▶ Provided entries
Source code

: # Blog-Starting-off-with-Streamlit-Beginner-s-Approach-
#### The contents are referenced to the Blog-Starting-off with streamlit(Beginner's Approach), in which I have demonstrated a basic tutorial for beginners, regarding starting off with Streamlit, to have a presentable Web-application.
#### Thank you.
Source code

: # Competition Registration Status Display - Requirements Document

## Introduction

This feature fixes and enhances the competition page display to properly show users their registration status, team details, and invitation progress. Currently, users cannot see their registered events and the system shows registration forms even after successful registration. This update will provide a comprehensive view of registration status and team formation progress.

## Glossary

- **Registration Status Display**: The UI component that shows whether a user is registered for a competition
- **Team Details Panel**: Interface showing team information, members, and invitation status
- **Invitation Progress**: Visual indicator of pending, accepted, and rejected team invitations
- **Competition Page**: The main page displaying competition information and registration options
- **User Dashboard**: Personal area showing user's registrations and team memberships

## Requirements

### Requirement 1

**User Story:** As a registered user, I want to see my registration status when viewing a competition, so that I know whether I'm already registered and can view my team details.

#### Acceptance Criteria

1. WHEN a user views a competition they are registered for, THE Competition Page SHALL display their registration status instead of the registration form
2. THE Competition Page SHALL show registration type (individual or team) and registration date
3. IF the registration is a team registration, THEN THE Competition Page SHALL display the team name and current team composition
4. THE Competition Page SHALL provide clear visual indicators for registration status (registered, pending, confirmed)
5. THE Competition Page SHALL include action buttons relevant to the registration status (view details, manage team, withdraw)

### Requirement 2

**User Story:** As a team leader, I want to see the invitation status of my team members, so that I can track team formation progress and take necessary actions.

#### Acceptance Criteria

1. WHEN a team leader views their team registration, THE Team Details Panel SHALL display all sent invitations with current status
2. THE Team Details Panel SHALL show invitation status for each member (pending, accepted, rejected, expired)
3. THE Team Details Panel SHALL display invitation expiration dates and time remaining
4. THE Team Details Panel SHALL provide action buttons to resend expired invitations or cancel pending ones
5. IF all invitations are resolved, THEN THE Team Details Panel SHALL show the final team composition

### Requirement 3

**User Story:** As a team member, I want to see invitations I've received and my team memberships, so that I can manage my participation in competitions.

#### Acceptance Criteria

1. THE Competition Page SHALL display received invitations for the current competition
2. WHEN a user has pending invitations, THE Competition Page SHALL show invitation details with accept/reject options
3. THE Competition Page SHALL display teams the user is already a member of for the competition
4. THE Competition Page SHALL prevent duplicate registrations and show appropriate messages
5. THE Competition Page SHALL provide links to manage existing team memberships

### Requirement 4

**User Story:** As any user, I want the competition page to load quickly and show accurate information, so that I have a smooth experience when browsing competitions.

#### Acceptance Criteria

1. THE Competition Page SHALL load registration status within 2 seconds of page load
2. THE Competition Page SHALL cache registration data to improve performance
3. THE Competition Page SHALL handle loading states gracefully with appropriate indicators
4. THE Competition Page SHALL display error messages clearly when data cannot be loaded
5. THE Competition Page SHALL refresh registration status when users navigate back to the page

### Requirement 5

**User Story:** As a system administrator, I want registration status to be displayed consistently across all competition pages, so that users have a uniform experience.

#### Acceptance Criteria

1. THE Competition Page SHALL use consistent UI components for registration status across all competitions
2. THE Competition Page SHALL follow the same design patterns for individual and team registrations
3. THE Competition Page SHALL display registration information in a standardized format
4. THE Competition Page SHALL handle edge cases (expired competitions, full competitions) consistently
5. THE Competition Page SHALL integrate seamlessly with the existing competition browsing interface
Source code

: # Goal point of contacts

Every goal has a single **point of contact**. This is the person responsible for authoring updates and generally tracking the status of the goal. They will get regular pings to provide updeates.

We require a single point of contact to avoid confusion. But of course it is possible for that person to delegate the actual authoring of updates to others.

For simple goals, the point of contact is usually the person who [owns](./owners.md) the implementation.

▶ Assigned task
Within the data above, determine the number of lines that contain the word "THEN"; write only that number.

▶ Solution to this task
2